Unnikrishnan's concert took off with Saveri ragam as prelude to the ‘Sarasuda' varnam. After an acoustics problem was fixed, he continued with a Neelakanta Sivan kriti with niraval and swaram, followed by ‘Sogasujuda Tarama' in Kannadagowla.
Next came an elaborate Simhendra Madhyama alapana rendered beautifully and the kriti chosen was Papanasam Sivan's ‘Nin charana Malare.' ‘Paramapurusha' (Vasanta) was pacy with a spell of kalpana swaras.
Charukesi (RTP) was developed carefully to reveal all its splendour. The pallavi “Kaana Aayiram Kan Vendum Pazhani Malai Muruganai” set to Kanta jathi Triputa talam was followed by ragamalika swaras keeping the tempo intact.
Violinist Sriram Kumar, who faithfully shadowed the vocalist, gave a fitting reply. His raga vinyasams of both Simhendra madhyamam and Charukesi were good, played with great intensity. P. Sureshkumar (mridangam) and Ghatam Kartik had a field day with the thani avartanam. That there was no exodus during the thani itself is an indicator. The singer signed off with a few tukkadas including “Radha Samedha” embellished Unni style, “Chuttum vizhi chudar” and a Thillana.
With perfect accompanists, there was not a dull moment in the concert. Unnikrishnan, however, needs to pay more attention in presenting sahitya. The sahityam of the Neelakanta Sivan kriti could not be understood at all. The speciality of vocal is the lyric, which should never be sacrificed.
Gayatri's exposition of Kalyanavasantham was the highlight of the programme of Ranjani and Gayatri. It was developed step-by-step to reach a blissful crescendo. A neat presentation of Tyagaraja kriti ‘Nadaloludai' with niraval and swaram followed, with both engaging in a healthy competition.

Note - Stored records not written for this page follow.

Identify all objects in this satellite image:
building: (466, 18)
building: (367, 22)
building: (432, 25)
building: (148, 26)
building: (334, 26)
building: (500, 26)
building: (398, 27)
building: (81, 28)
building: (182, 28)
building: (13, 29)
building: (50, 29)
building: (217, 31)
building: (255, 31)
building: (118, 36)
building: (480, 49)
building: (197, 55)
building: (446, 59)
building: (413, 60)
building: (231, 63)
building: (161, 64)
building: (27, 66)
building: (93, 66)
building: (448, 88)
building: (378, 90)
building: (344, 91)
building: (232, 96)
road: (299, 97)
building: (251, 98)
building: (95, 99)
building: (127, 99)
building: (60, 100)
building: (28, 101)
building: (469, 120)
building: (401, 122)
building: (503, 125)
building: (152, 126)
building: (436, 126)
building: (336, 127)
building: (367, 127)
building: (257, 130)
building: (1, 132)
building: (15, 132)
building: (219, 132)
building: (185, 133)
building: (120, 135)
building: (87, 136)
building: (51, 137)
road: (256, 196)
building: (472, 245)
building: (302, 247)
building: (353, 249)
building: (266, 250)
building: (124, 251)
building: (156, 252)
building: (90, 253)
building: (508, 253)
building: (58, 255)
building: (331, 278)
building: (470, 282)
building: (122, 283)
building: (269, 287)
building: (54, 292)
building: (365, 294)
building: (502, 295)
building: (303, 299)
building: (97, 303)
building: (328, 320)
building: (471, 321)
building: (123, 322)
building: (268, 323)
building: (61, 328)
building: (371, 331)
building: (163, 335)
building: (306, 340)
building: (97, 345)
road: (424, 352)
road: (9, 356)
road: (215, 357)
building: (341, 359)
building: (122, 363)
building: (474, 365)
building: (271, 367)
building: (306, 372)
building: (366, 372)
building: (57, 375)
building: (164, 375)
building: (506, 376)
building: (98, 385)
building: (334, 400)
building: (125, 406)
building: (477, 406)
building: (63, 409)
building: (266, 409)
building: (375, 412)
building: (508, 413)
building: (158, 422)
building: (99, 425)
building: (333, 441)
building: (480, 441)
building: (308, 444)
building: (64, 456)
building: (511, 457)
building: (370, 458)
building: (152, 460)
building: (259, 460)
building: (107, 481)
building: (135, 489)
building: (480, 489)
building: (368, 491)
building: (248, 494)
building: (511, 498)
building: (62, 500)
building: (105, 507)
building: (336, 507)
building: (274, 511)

Bhava indeed is the soul of Carnatic music, but laya is no less important; the sisters need to look into this aspect.
The main raga chosen was Sankarabharanam, the initial alapana by Ranjani, was continued and concluded by Gayatri. Though it was elaborate, the quintessence of the raga was not brought out; phrases with long kaarvais which form the backbone of this raga, rarely appreared. Hence the impact of this majestic ghana raga was lost. The Syama Sastri kriti “Sarojadalanetri,” was followed with niraval and swaram.
“Chandrasekara Isa” in Sindu Bhairavi was preceded by an exquisite virutham; the ragas chosen were Purvikalyani, Kanada and Sindubhairavi and the essence of these ragas were thrown in. The Sant Tukaram Abhang was full of energy.
The sisters did not find much support from the violinist Mysore Srikanth, who could neither match their niraval nor swaram. His raga essays, however, were satisfying. This young violinist needs to remember that he is playing second fiddle literally when he accompanies a vocalist. His role is to be supportive and follow the main artist smoothly without overshooting.
Manoj Siva (mridangam) and K.V. Subramaniam (ghatam) deserve kudos for playing their roles well. All through the concert they played supportively. Their understanding came to the fore in the crisp and engrossing thani.